4. Interactive Web Applications

Interactive web applications are also a category of CIAs. They differ from typical web browsing, where each click on a link requires a new webpage download. Instead, interactive web applications refer to single-page web applications that have functionality similar to that of a desktop software application. Users utilise a browser to interact with these applications, relying on JavaScript on the browser side for a substantial portion of the functionality. Communication with the cloud is performed using asynchronous AJAX requests. The server that receives the JavaScript requests must calculate and send the associated response in near real time. Interactive web applications simplify the deployment of applications. The developer does not need to create an application for every operating system, and the user does not have to install different applications on their device. Examples of interactive web applications include Google Docs [43], Office 365 [44], and mapping services like Google Maps.

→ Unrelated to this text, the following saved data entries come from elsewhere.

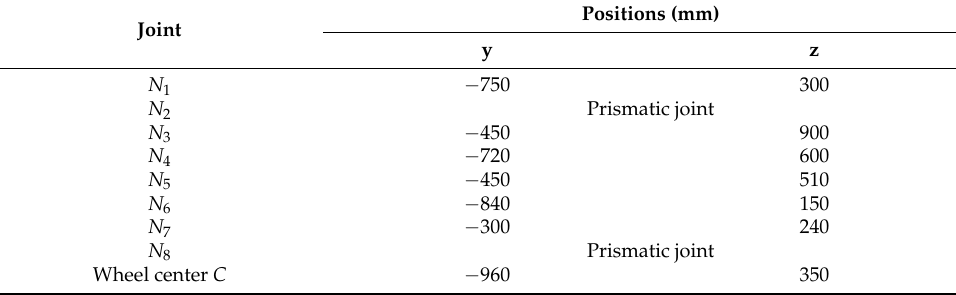
Table 2. Initial position of a planar suspension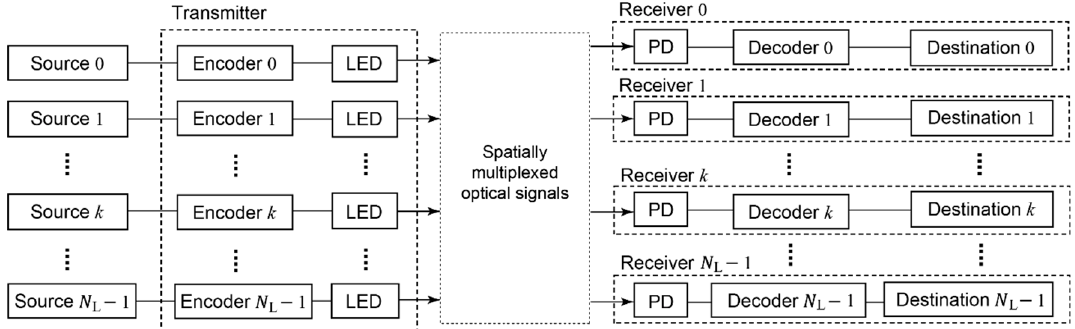
Figure 1. Model of an optical CDMA system.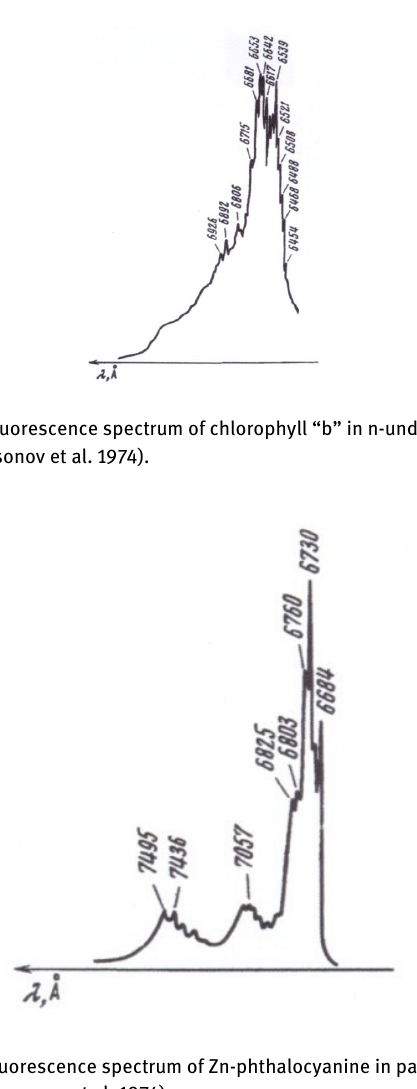
nescence of FHPs with possible prebiotic compounds (Si- monia and Simonia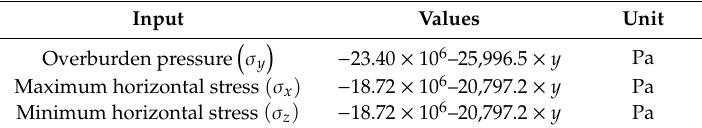
Table 9. Initial stress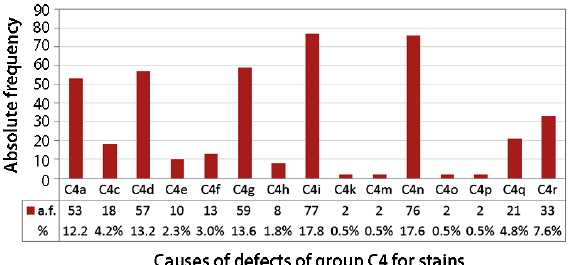
Fig. 30. Absolute frequency and percentage of specific causes belonging to group C4 for stains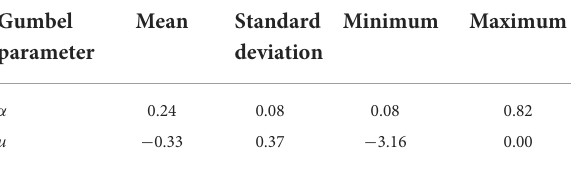
TABLE 3 Descriptive statistics of α and u for the location (cells) flooded by more than one return period in the Metairie, Louisiana, study area.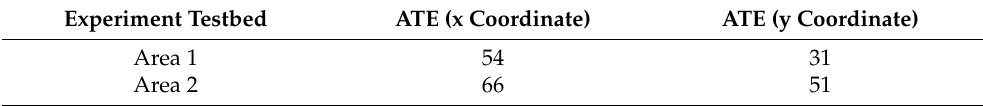
Table 3. Absolute trajectory error (ATE) in centimeters for Areas 1 and 2 and axis (x and y).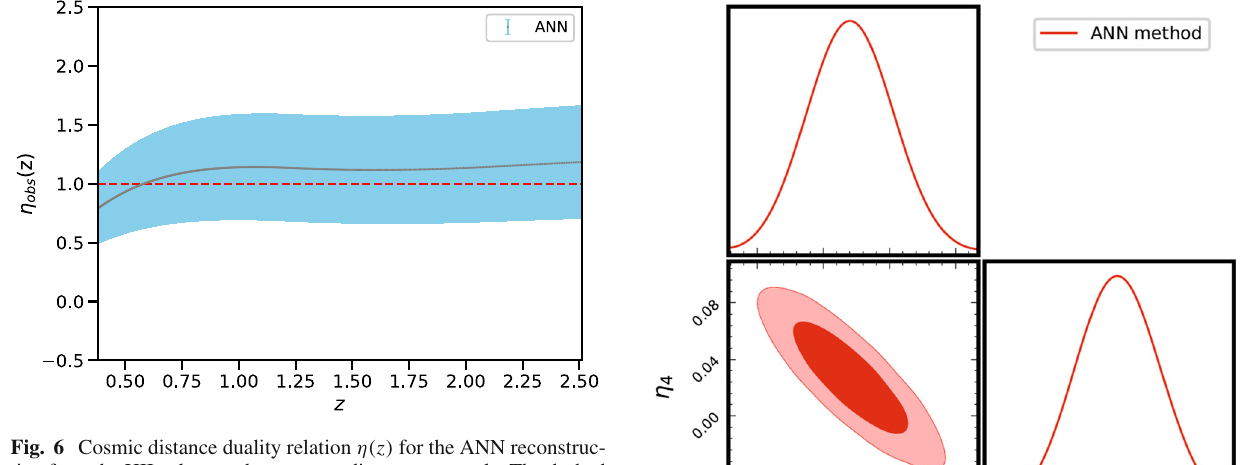
Fig. 6 Cosmic distance duality relation η( z ) for the ANN reconstruc- tion from the HII galaxy and compact radio quasar sample. The dashed line at unity is η( z ) = 1, the solid line is the ANN fit, and the shaded region is the 1 σ ANN errors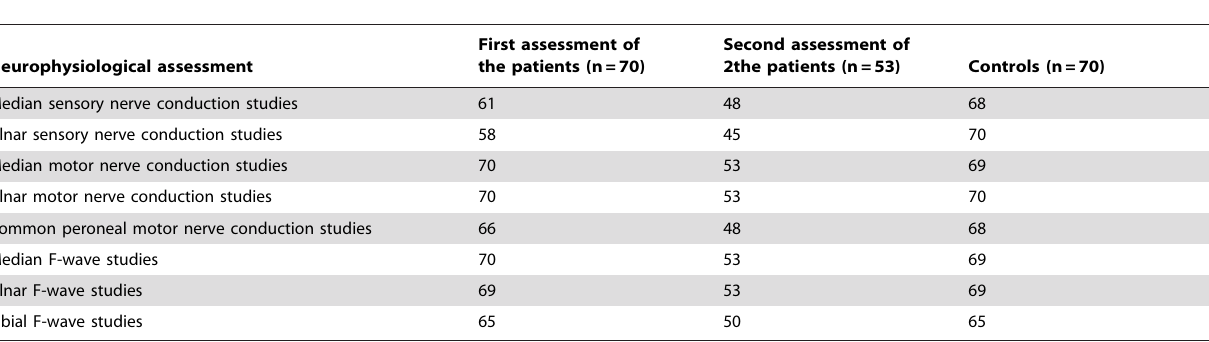
Table 3. The number of participants who underwent individual neurophysiological assessment.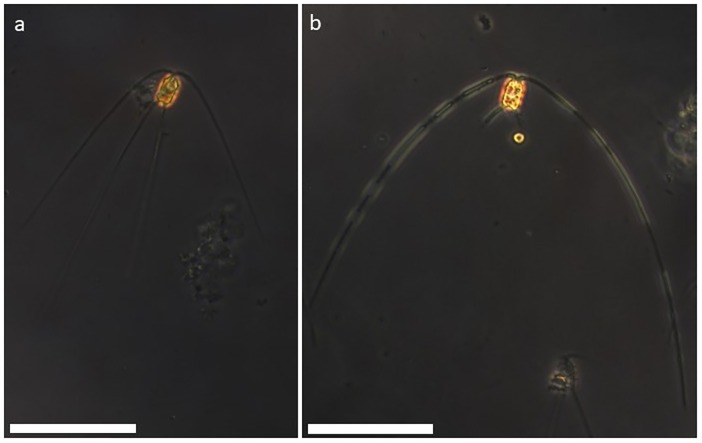
Light microscopy of C. peruvianus.Cells of C. peruvianus grown in F/2 medium (a) and in P-limit medium (b). Note the thickened and elongated setae of the cell grown in P-limit medium (b). Scale bar represents 20 μm.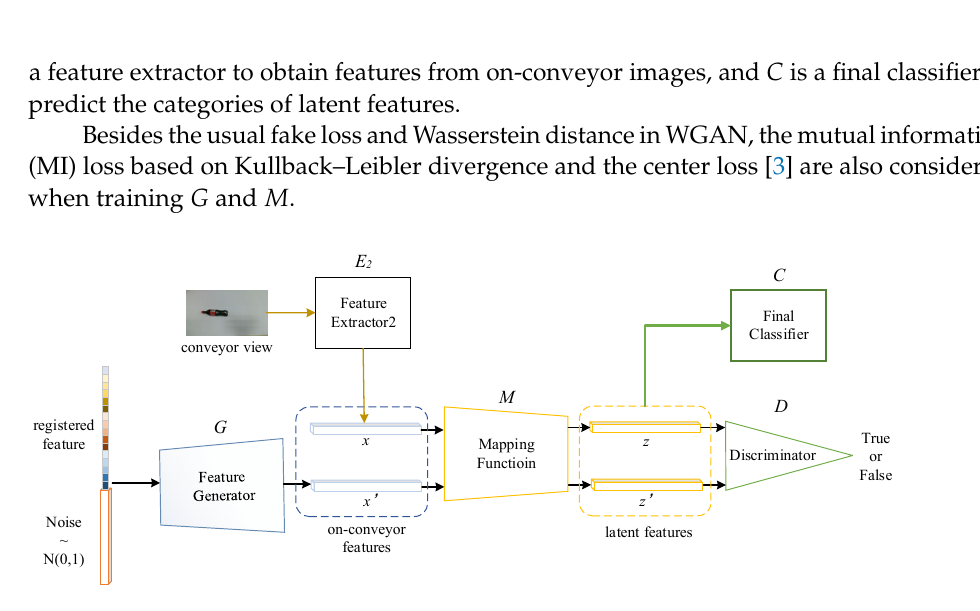
Figure 6. Structure of the feature mapping module.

In this type of CIA, users want to use an application through the browser as if it were a traditional program installed on a desktop computer, without noticeable additional latency. For example, web-based mapping services such as Google Maps or Bing Maps allow users to interactively navigate a map service through a web interface. It is essential that when the user wants to move the map or zoom in on a specific region, the time elapsed between their keyboard or mouse actions and the associated graphical response is as short as possible. Developers of interactive web applications divide the application logic between the client and the server. Interactive web pages consist of four main components: the user interface, client logic, communication, and server logic. The user interface is made up of HTML elements, structured by CSS. The client uses JavaScript to develop part of the CIA’s processing logic and capture keyboard or mouse interactions, modifying the structure of the HTML DOM on the fly. Unlike traditional web pages, in these CIAs, screen updates are not generated by a click on a link that opens another static HTML or by periodic JavaScript or CSS updates. Instead, updates are interactively triggered by user interactions. Two main strategies for rendering graphic elements and updating them on the fly are used: modifying the structure of the HTML DOM and interactively drawing on an HTML element called a canvas. The strategy of using the canvas element for graphical rendering is becoming increasingly important for performance reasons. In the canvas element, different graphical elements can be drawn and modified in real time without propagating changes in the structure of the HTML document that can compromise the appearance of the CIA. For example, Google Maps has used the canvas for a long time, and other services, such as Google Docs and Google Sheets, have recently adopted this strategy to improve user interactivity. The client must communicate with the server that executes a significant part of the logic of these CIAs. Web interactive applications normally use AJAX for communication with the server. Some services, such as Google Docs, can generate local graphical updates and wait for the server to confirm them later. However, this is not possible for all types of CIAs since the service may need active communication with the server side (e.g., Google Maps, where the satellite images are sent by the server).